The last two Sundays of the church year usually are given over the “last things”. The old word for last things is doomsday which is just Old English Judgement Day. The text for this week is Jesus talking about the Temple. That temple represents everything of the Jewish world. Everything it meant to have a Jewish identity was tied up in that temple. And Jesus is just going to walk out of it. The disciples try and call him back to it. “See the marvelous stones and the offerings?” Jesus replies not a stone will be let on top of another. The entire Jewish identity will come down. That causes shock and two questions from the disciples.

This is remarkably relevant to our situation today. We are lost in conversations about identity. We build identities on some good things, some pretty lies, and some sins. Even the good things can be an idol in the Temple. This sermon thinks about doomsday, identity and the two questions the disciples asked.

Who’s Blessed?

Biblical Text: Matthew 5:1-12

How we use the word saint in the English language has a couple of meaning that are somewhat contradictory. This All-Saints Day sermon ponders those categories of saints a bit and then turns to who and what Jesus calls blessed.

The Law and the Gospel

Biblical Text: Romans 3:19-28 (John 8:31-36)

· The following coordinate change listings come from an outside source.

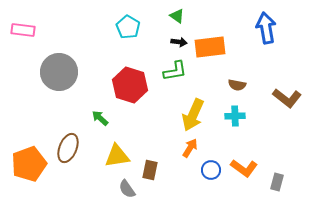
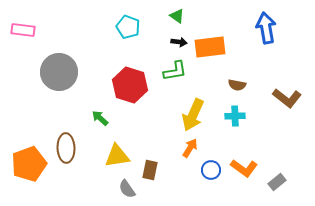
cyan pentagon: rotated 10 degrees counterclockwise
brown ellipse: moved 2 px left; rotated 24 degrees counterclockwise
gray rectangle: rotated 36 degrees clockwise
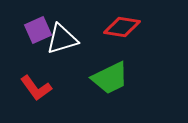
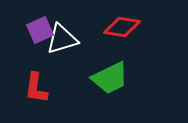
purple square: moved 2 px right
red L-shape: rotated 44 degrees clockwise
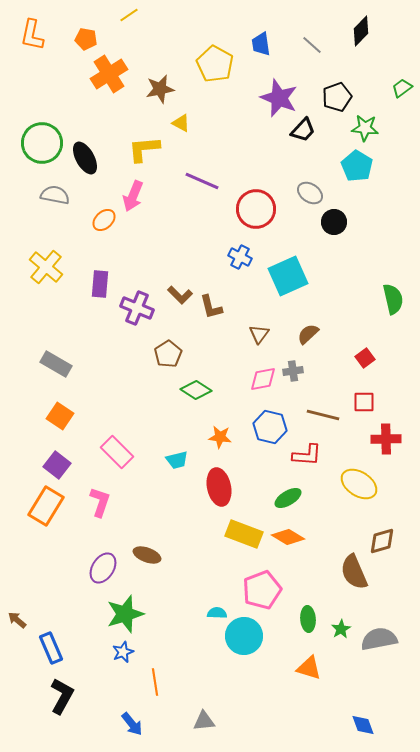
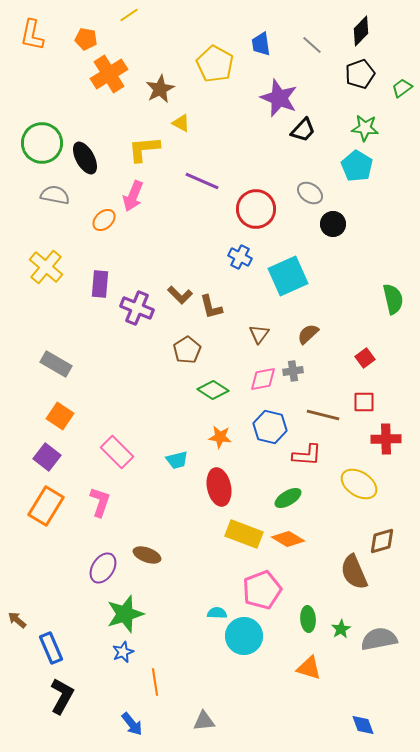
brown star at (160, 89): rotated 16 degrees counterclockwise
black pentagon at (337, 97): moved 23 px right, 23 px up
black circle at (334, 222): moved 1 px left, 2 px down
brown pentagon at (168, 354): moved 19 px right, 4 px up
green diamond at (196, 390): moved 17 px right
purple square at (57, 465): moved 10 px left, 8 px up
orange diamond at (288, 537): moved 2 px down
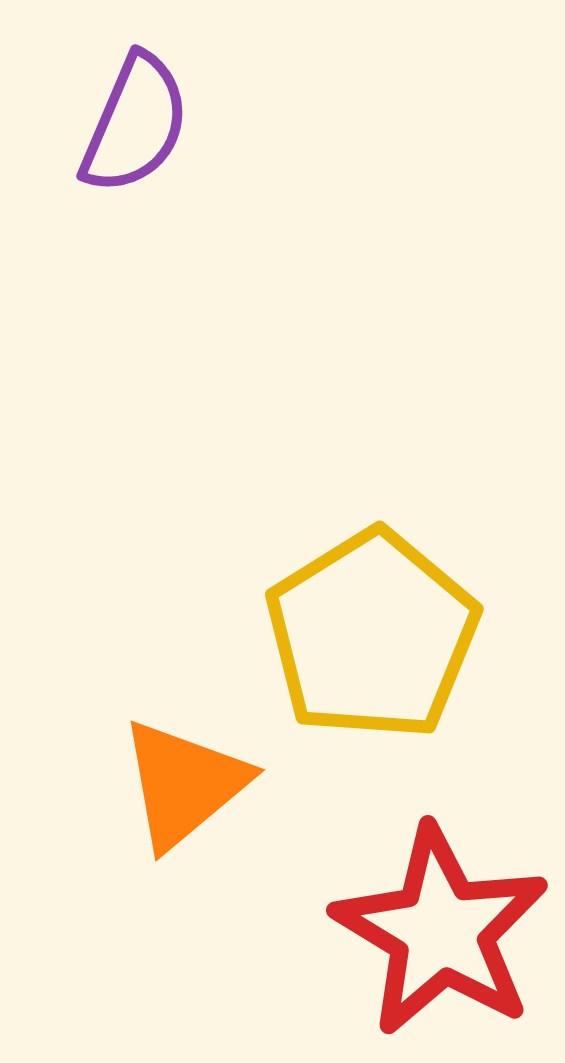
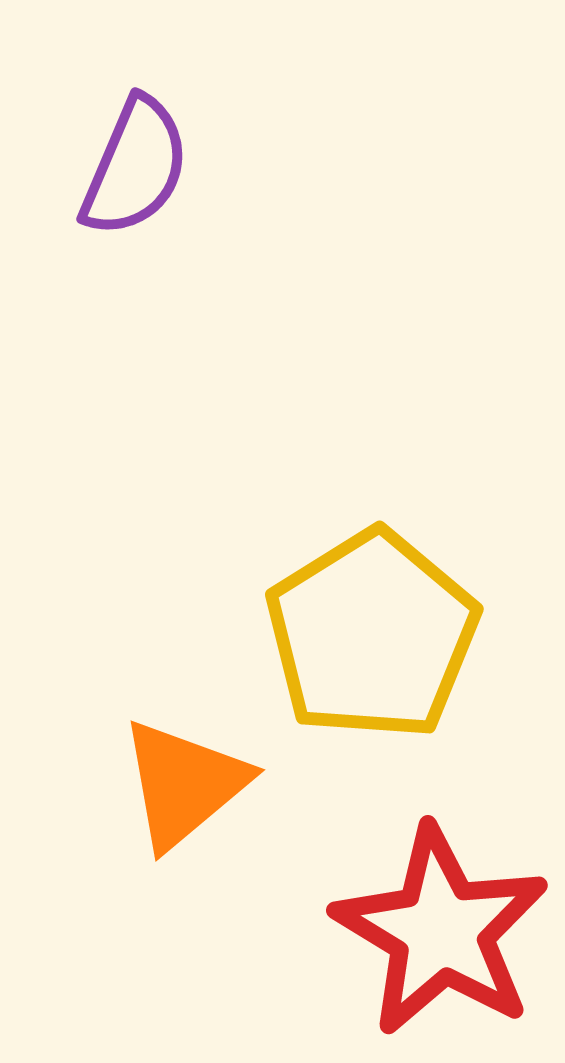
purple semicircle: moved 43 px down
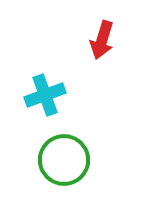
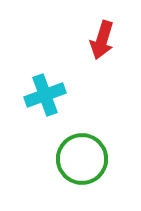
green circle: moved 18 px right, 1 px up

This is my attempt at a Reformation Day sermon that tries to bring that 500 year old crisis into our day. The core insight of the Reformation is understanding that the Word of God comes to us as a Word of Law and a Word of Gospel. (Gospel has become a churchy word. It simply means good news, but even that feels like a euphemism. I would simply use promise. The Gospel is the promise of God revealed in Jesus Christ.) And I think it might take a bit, but the animating phrase, the phrase that makes it fall into place for me is “do the work.” That’s the modern “woke” phrase and it is so close to the Reformation era phrase “do what you can” or what Luther started with in the 95 theses, “do penance.” The Law demands from us. The law of God is good and wise, human laws less so, but the fact of the Word of the Law is that it always condemns. And our primary strategy is to try and minimize the law. Unleash our internal lawyers to make affirmative cases. Yes, we did it, but it doesn’t matter, because…

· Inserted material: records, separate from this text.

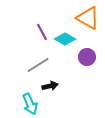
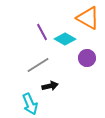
purple circle: moved 1 px down
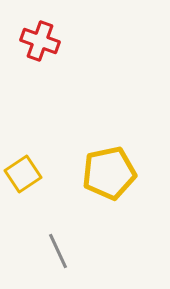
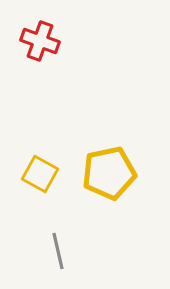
yellow square: moved 17 px right; rotated 27 degrees counterclockwise
gray line: rotated 12 degrees clockwise
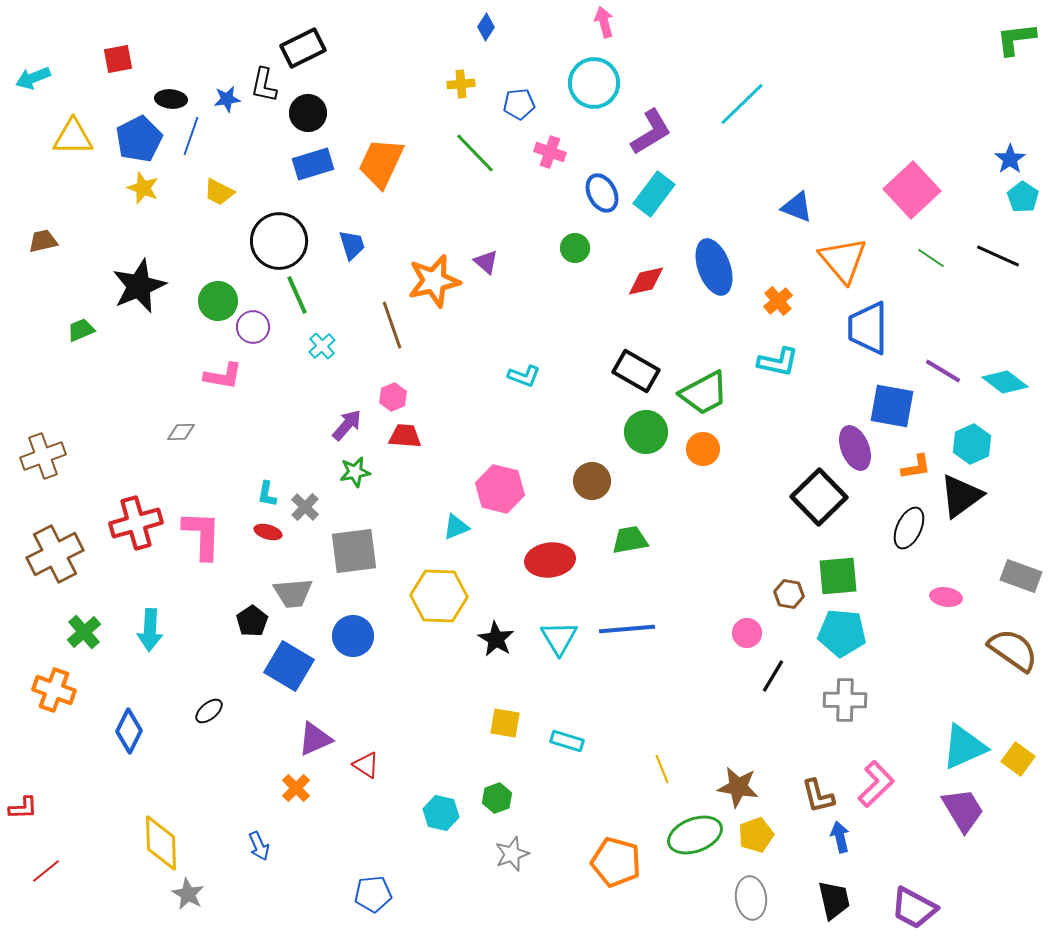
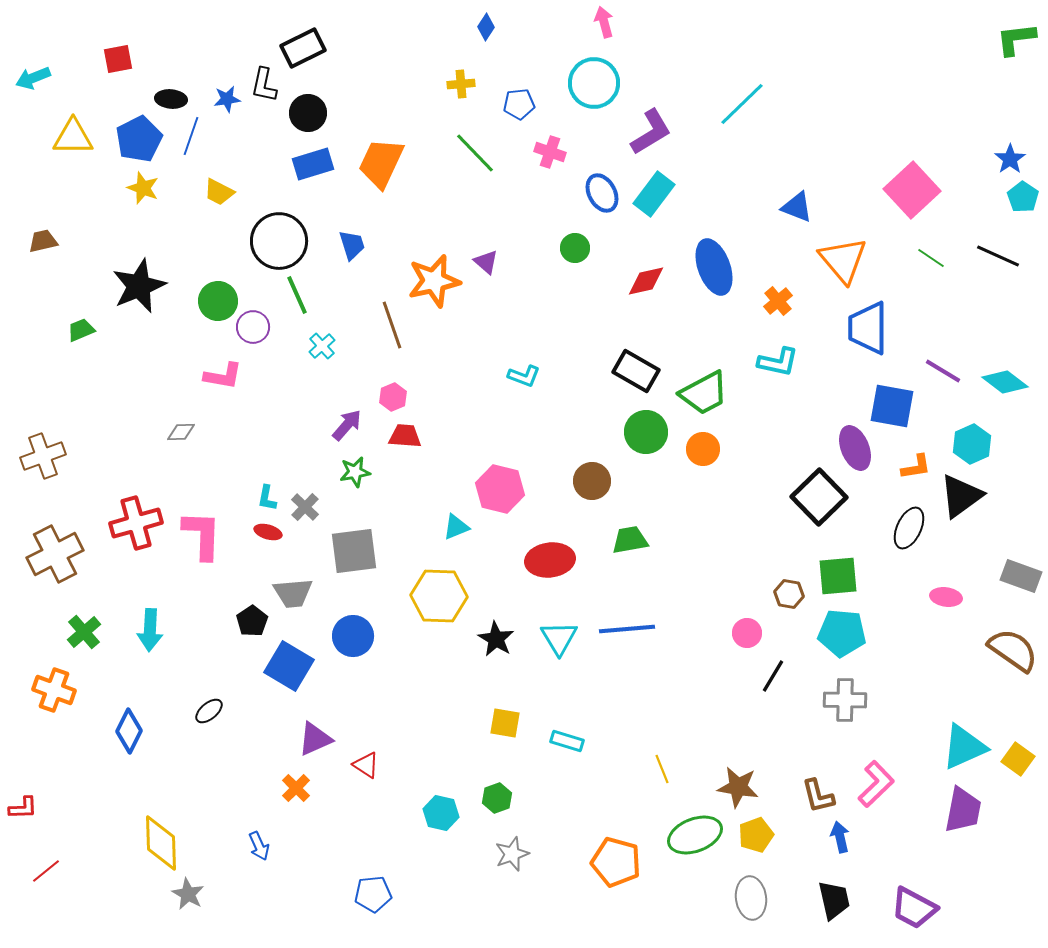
cyan L-shape at (267, 494): moved 4 px down
purple trapezoid at (963, 810): rotated 42 degrees clockwise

The work is never done, except in the cross. That is the gospel. This sermon attempts to make us feel the weight of the law, and to open that bottle of 200 proof grace that Luther stumbled accross.

Grace and Expectations

Biblical Text: Genesis: 4:1-16

Cain and Abel is one of the “Ur-Stories” of the world. Of course the first sibling rivalry ended in murder. You know it’s true. The question for me always was why? And the best answer that I can understand from the text is family expectation. Mom had expectations of Cain, that were not on Abel. This sermon spells out that case. It cleans up what I think is a “preacher story” about the difference in the offerings. Some preacher stories are made up to help the cause, but this one I think hurts it. And then it looks at how families are things of grace, and how our brother – Jesus – is the best brother’s keeper we could hope for.

Wrestling with God

Biblical Text: Luke 18:1-8, Genesis32:22-30

This sermon starts out with a comparison of the metaphors of the hymnwriters for prayer and the strongest biblical metaphors. Our opening hymn of the day was LSB 772 In Holy Conversation (It’s a newer hymn so of course it is under copyright. The link isn’t as helpful as it would be, but it is a start.) The metaphor for a prayer life for the hymnwriters is gentle conversation. The metaphors in use in our texts are wrestling and petitioning an unjust judge. Big difference. The sermon explores the difference and hopefully encourages you toward an intentional prayer life.

Mid-Wit Meme Wedding?

Biblical Text: Ruth 1:1-19

This text used to be a standard wedding text. It is also one of the texts that people use in a certain way that gets under the skin of a certain type of minister – bringing up the mid-wit meme. For my money, Ruth is the best book in all of scripture to really get the gospel. This sermon using that mid-wit meme as a start, attempts to see how Christ is in Ruth, and in so far as our marriages are icons or images or Christ and the church, Ruth’s pledge of faith is exactly right for a wedding.